Over the weekend at Clutch Magazine Online, I wrote a post chronicling Oprah Winfrey returning just a wee bit to her tabloid roots (but like, it's still fancy n' stuff) in her effort to raise her cable network's ratings. This week's "boo-hoo bait" was a teary-eyed Rihanna recounting her love for abusive ex-boyfriend, singer Chris Brown. But where have I seen this from Oprah before?
Here's a snippet:
There was a lot of tut-tutting and eye rolls when Winfrey brought the Kardashian family in for a chat, but no one should have been surprised. While she’s become spiritual in later years, a much younger Winfrey rose to prominence on the backs of sensational daytime guests and stories that were typical in the hyper-competitive, exploitive, pre-reality show days of 1980s talk. It was never so much Jerry Springer, but not necessarily above a good, tabloid tawdry tale.
Winfrey famously gave up programming toward lowest common denominator after she didn’t need it anymore to get ratings, but she’s still a business woman.

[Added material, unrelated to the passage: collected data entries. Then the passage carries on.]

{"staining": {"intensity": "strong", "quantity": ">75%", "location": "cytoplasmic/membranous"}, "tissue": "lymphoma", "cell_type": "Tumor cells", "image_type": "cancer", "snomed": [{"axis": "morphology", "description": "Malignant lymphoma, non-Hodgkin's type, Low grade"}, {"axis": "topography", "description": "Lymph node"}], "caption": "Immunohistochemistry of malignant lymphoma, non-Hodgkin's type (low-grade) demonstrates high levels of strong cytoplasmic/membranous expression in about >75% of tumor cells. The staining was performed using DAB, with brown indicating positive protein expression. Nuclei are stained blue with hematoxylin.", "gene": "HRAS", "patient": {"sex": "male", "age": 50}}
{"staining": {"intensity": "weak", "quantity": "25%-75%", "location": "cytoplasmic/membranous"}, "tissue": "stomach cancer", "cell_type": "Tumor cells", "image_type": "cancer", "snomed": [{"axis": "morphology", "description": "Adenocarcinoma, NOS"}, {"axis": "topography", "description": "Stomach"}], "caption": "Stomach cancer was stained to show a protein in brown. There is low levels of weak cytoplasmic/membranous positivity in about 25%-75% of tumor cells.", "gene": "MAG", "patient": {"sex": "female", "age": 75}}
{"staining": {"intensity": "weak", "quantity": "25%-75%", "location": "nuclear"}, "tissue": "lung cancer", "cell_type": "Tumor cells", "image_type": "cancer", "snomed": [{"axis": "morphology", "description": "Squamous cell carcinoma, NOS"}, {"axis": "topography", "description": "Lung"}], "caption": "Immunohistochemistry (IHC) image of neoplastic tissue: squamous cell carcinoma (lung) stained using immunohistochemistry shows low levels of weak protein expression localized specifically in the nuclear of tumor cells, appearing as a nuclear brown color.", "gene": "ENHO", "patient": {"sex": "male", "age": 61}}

She’s not above going back to the tabloid well to water her media garden.
Most of “Oprah’s Next Chapter” interview subjects have leaned more toward the sensational than “something Oprah thought was neat that day.” Fewer upstarts Winfrey can turn into stars and a lot more Paris Jackson talking about her father Michael Jackson’s death and Whitney Houston’s daughter Bobbi Kristina talking about life without Mom to the tune of a record 3.5 million viewers in March.
After all, if you’re celeb with a shocking, sad, or even tawdry tale to tell, Winfrey still has the panache to make her the go-to-news doyenne for gravitas with a soft celebrity-friendly touch. Sure, you could give the same interview to Barbara Walters or Katie Couric, but they’re no O. Even with a bit of luster knocked off, her media star still shines the brightest.







Tuesday, August 21, 2012 at 1:00AM
Reader Comments (1)
I thought the same thing as I watched her interview with 50 Cent. Don't get me wrong, I love Oprah but I didn't appreciate the fact that she repeated more than once that she was surprised he was such a "gentle soul". Did she expect (need) him to be the same way he was in his videos? Wouldn't that have made for sensational television.